June 2: Research – DataONE Notebooks

The past two days have seen a fair amount of normal life cutting into my work time, which is why I haven’t posted.

What I did manage to do is get an abstract ready for the Open Knowledge Foundation Conference, which I hope to send off in the next couple of hours. Hopefully, I’ll be able to go there and present on it. It’d be a great way to take a look at what I’ve been doing from a different perspective, and to really clarify where we are and what I know. Our plan is to decide what we’re going to be looking at next week, and then really start attacking a large number of workflows in the coming month. So, all that is good.

I also managed to talk to Bertram and Karthik for a good long time today, as they weren’t on the call two days ago. I have a better idea of where I’m going, which is good.
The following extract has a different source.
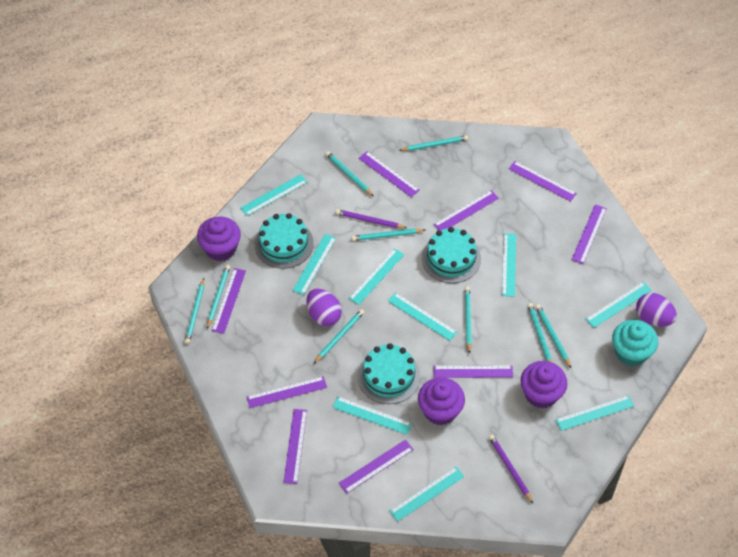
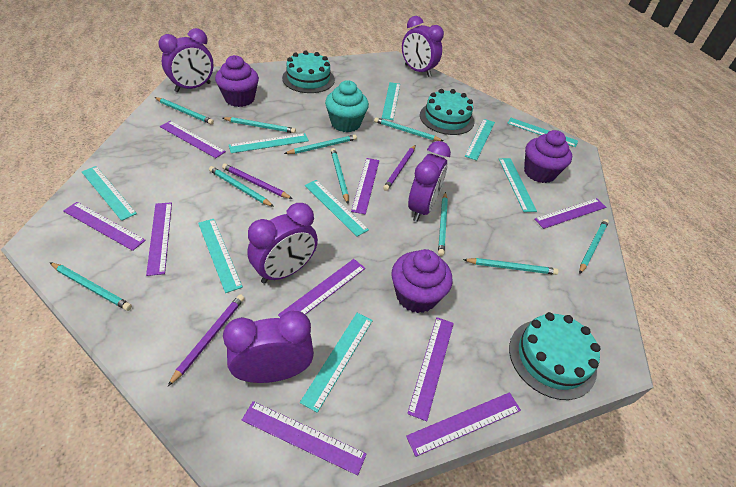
purple clock: none = 0 -> [158,28,214,92] [223,311,314,383] [247,203,318,284] [402,16,444,77] [408,141,451,222] = 5
purple egg: [306,289,342,326] [636,293,677,327] = 2 -> none = 0
purple pencil: [336,209,407,228] [489,435,533,503] = 2 -> [168,294,244,386] [222,164,292,199] [383,145,415,191] = 3
turquoise pencil: [185,278,204,344] [207,265,230,329] [313,309,364,364] [326,151,374,196] [352,228,425,241] [399,135,468,151] [465,286,472,354] [528,303,552,362] [535,304,571,368] = 9 -> [50,262,132,311] [154,97,214,125] [209,166,274,207] [223,117,296,133] [284,135,357,154] [331,148,349,204] [374,117,443,141] [438,192,448,256] [463,258,558,275] [579,219,609,274] = 10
My to-do list for this week and weekend:

Become Familiar with SPARQL and mining myExperiment for data.
Grab 6-10 Kepler + Taverna + Others – to look at complexity.
Look over these, run them myself, and see how they work. Then, we’ll go over them next week to see if we can come up with any interesting things regarding their classification and complexity. I’ll try and grab ones with images, as those will be easier to go over in the group call.
We’ll then pick out a dataset, and the next month will be analysing and looking at that dataset. This will be the main information part for the publication. So, what we need to do is decide what we’re going to be looking at based on the example workflows, and then go from there.
It would be useful to come up with a template for workflows, the deviations from which will help classify ones in the future. For instance, what about the number of branches? Or the level of recursion? This will be similar to wetland ecology, which uses classifications for streams. Also, qualitative differences – is there a difference between little use and more use? Or is it only publication and documentation?

Talk to you tomorrow.